By Margie Sugarman
Margie Sugarman is a leading board-certified psychotherapist and sports consultant based in New York. Margie’s desire is to enhance performance through the connection between the mind and body, and her current client list includes Olympic, professional and amateur athletes across the country. Her experience employing various therapeutic modalities has helped equestrians win classics, junior medals and grand prix. Do you have a question you want Margie to answer? Send questions to email@example.com.
My daughter and one of her middle school classmates show against each other every weekend from competing barns. My daughter’s barn is more rustic, while her classmate’s barn is more polished. The girls from that barn often walk around saying that their horses and barn are better, yet the girls from my daughter’s barn typically score higher and medal more often. Even knowing this, the bias these girls are showing is not limited to the barn; this girl runs around school acting like she is better than everyone, and it hurts my daughter and her friends. How can I help my daughter and her friends understand that this girl (and her friends) have an unfounded bias?
This is an interesting topic and phenomenon that has been gaining attention in the hunter-jumper world.
Walk around any barn and observe. There are people of all ages brushing and talking to their horses, sharing feelings, secrets and words of love. There are little girls and boys hugging and kissing their ponies, looking at them with adoration in their eyes. Carrots, mints and treats are visible outside almost every stall door or in the tray of any open tack trunk. The passion and love expressed between human and horse permeates the aisles of any barn. The secrets shared, the feelings expressed and the dreams planned out are deeply felt and said with sincerity.
While watching and listening to lessons, words of encouragement are heard supporting the learning process and helping horse and rider grow in knowledge and ability. The love from the barn is carried to the ring. Listening carefully, one can often hear the rider saying phrases such as, “You’re the best!” and “We can do anything!” But, where does love stop and reality step in?
“Barn blindness” refers to a perspective which involves thinking your horse, your barn or the horse-and-rider combinations that exist there truly are the best, purely because they are yours. It’s a condition that can exemplify one’s sense of reality. Riding is a wonderful path to both physical and mental maturity. It can provide a sense of emotional fulfillment and foster self-esteem. But, like in life itself, a great deal is left up to personal interpretation.
A barn is like a small, self-contained community. There are rules and boundaries. The hierarchy starts at the top with the trainer or barn manager, and their beliefs and perspectives become the guidelines for the community at large. As in any community, the leaders lead and if we have faith in them, we follow their teachings. Of course, personalities impact our belief systems and support for the leaders’ teachings. If challenged too frequently, it can become uncomfortable and lead to one finding a “new home.” One’s beliefs can be too far from the “group mind” and this is supposed to be fun, so a move is often the end result.
Let’s think about the rider who puts out the air of being over-confident and thinks they’re the best. They go to a show and can’t understand what’s happened if they don’t do well.

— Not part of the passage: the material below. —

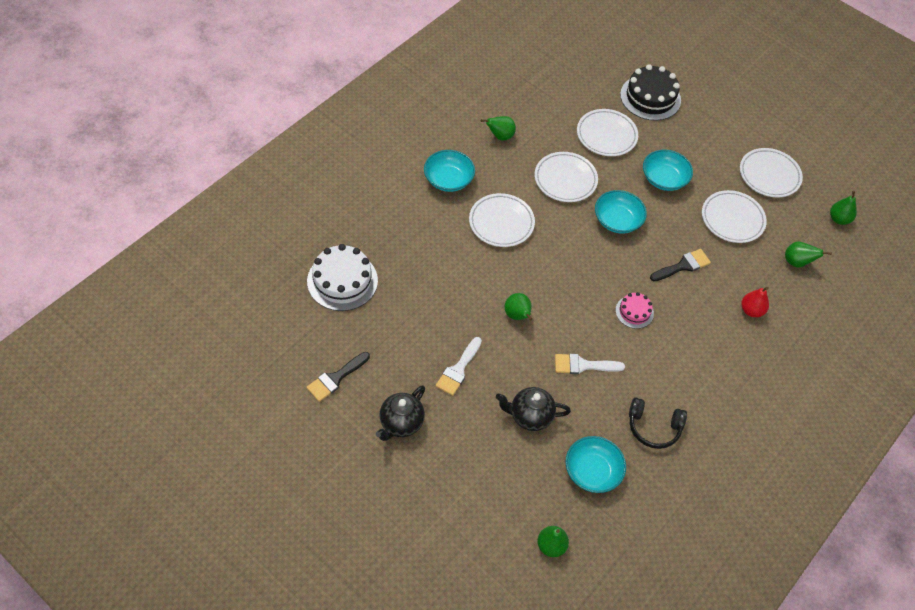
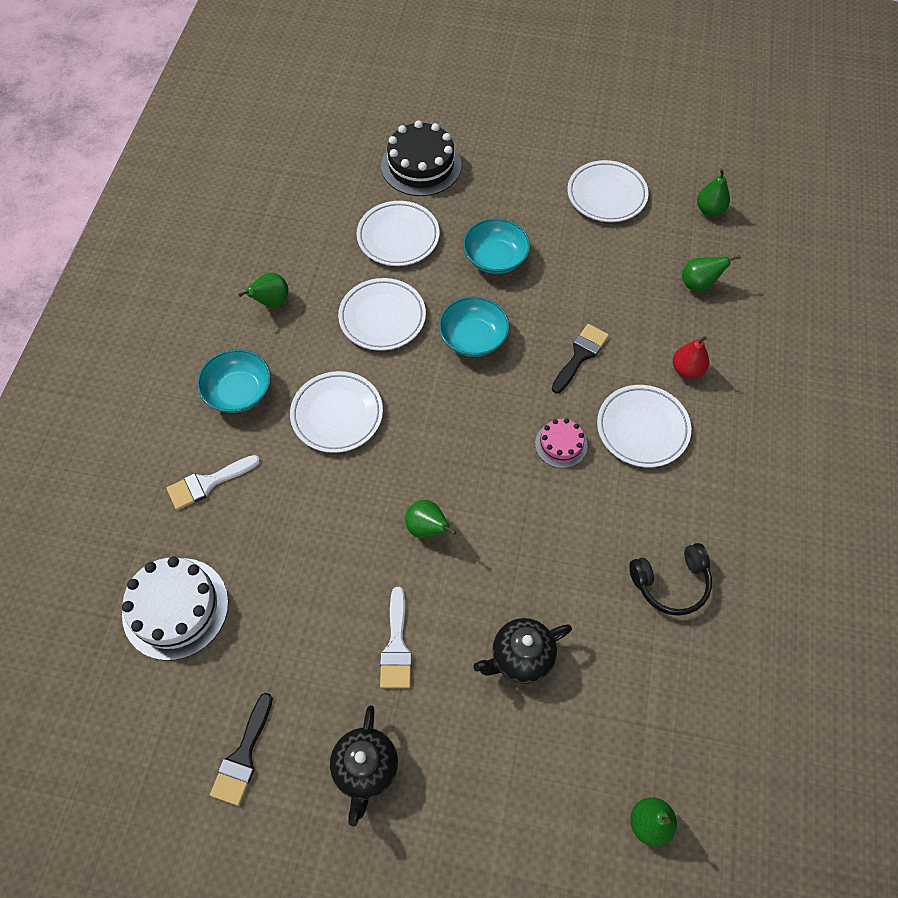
camera: 25 degrees left, 5 degrees up
(583, 365) = (543, 549): white brush -> white brush (208, 483)
(592, 471) = (637, 686): turquoise bowl -> none
(732, 219) = (599, 268): white plate -> white plate (642, 428)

They often are heard saying, “It’s so political!” The trainer can support the perspective that the student didn’t get what he or she deserved (and truly believe it), or the trainer can take the student aside and explain the “whys” that impacted the results. How the situation is handled has to do with the trainer’s own perspective and motivations as well as the student’s personality.
This is barn blindness versus reality and impacts people based on life experiences. The overconfident person has developed that way for a variety of reasons that are either factually based, defensively based or perceptually based. Perhaps their beliefs have served them and their esteem in a positive way and have never been challenged strongly enough to cause a change. Remember, this can be a self-protective consequence of life experiences, or due to true lack of knowledge and understanding.
For instance, that girl at the show who believes she had been cheated out of a top ribbon requests seeing the judge’s card. After seeing it (and trying to interpret it) she walks away and tells herself things to help her rationalize and accept what’s been written on the card. “She must have gotten me mixed up with the girl on the other chestnut.” “I got all the changes and I should have done better. The judge was probably cleaning her glasses.” This can go on and on until and unless someone injects some facts and reality into this gal’s perspective and knowledge base.
Have you ever taken a lesson after your trainer has been to a clinic or at the end of the year after all of the indoor shows? There are often new exercises to be attempted and explanations as to why you’re being asked to master the challenge. You can and will hear “good job!” when someone’s riding, even if it wasn’t perfect. This can be appropriate and helps build the confidence of a more timid rider or someone learning new skills. What’s truly important are the lessons learned, the confidence built and the fun had. The community leader has to verbalize and exemplify reality with the proper support for each individual.
Barn blindness, in certain situations, is healthy and enhances the human/horse connection. It can keep our equine partners well cared for and teach wonderful lessons to children and adults alike.
However, in the same way changes in eyesight lead us to use glasses for visual clarity and we turn lights on when it gets too dark to see, emotional support, education and explanations shed light on reality and give us the opportunity to work toward and achieve new goals.
Sometimes someone else has to turn on the lights and hand us our glasses.